Please give only the number of lines in the listing below that contain the word "derived".
*** Opening of Recorded information ***
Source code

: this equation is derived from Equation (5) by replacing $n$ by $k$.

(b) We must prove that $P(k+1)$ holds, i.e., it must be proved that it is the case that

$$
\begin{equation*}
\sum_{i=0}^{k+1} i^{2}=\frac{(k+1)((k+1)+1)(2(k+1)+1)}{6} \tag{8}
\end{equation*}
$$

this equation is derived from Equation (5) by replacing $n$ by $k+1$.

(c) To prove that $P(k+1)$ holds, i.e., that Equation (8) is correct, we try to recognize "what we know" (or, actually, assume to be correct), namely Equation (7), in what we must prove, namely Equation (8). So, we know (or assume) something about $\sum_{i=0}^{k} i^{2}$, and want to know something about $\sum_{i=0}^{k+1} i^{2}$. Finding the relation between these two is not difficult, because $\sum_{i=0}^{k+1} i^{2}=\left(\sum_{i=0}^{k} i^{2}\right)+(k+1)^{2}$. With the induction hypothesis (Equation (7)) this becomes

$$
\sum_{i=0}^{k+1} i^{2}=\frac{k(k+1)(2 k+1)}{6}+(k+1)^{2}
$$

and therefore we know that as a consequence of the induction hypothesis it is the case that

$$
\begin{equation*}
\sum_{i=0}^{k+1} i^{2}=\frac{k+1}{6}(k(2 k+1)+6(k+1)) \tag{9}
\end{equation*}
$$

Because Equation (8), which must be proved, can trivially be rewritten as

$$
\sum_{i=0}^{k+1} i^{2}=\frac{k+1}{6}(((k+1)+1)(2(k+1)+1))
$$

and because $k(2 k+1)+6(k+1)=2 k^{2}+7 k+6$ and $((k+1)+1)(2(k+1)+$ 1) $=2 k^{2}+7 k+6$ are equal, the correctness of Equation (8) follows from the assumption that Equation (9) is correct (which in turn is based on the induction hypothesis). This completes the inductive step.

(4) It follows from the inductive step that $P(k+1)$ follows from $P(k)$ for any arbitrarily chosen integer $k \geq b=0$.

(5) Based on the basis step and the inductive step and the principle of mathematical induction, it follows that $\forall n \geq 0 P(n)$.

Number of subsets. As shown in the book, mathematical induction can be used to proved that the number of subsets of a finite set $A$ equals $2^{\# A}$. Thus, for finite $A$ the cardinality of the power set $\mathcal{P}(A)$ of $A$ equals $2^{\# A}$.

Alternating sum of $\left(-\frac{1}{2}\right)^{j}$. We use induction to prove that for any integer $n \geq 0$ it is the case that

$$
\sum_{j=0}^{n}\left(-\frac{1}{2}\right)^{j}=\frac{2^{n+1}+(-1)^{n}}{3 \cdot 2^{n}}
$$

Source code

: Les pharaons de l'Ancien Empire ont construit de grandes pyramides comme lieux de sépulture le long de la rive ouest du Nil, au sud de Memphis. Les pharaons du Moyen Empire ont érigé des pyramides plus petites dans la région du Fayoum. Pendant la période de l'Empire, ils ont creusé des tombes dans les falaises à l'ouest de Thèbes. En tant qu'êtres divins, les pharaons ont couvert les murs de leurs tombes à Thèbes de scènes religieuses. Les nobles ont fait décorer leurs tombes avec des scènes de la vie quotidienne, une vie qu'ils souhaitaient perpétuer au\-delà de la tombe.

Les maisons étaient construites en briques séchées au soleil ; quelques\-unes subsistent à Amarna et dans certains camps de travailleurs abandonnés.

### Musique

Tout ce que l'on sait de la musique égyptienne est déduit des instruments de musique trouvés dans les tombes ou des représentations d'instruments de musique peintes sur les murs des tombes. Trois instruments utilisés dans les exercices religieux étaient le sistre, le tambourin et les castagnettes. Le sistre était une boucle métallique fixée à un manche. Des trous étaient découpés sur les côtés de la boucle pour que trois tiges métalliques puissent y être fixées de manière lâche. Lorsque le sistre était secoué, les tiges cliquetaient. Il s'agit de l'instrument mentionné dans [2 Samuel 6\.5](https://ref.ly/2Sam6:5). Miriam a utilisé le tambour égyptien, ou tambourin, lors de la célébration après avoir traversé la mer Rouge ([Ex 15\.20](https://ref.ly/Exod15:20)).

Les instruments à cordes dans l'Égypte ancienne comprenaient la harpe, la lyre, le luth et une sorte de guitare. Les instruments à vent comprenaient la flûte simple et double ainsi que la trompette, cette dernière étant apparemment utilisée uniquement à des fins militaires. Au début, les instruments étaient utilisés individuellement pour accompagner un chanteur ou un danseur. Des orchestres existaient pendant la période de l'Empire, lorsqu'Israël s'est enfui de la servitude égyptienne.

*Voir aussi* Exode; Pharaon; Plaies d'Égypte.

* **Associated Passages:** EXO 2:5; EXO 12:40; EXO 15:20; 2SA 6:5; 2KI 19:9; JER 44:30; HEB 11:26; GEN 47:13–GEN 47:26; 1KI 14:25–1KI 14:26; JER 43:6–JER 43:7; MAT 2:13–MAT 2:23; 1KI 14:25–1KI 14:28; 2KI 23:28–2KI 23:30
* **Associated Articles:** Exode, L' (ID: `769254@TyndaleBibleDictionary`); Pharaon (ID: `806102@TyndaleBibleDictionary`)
*** Close of Recorded information ***
◆ **Reply**:
2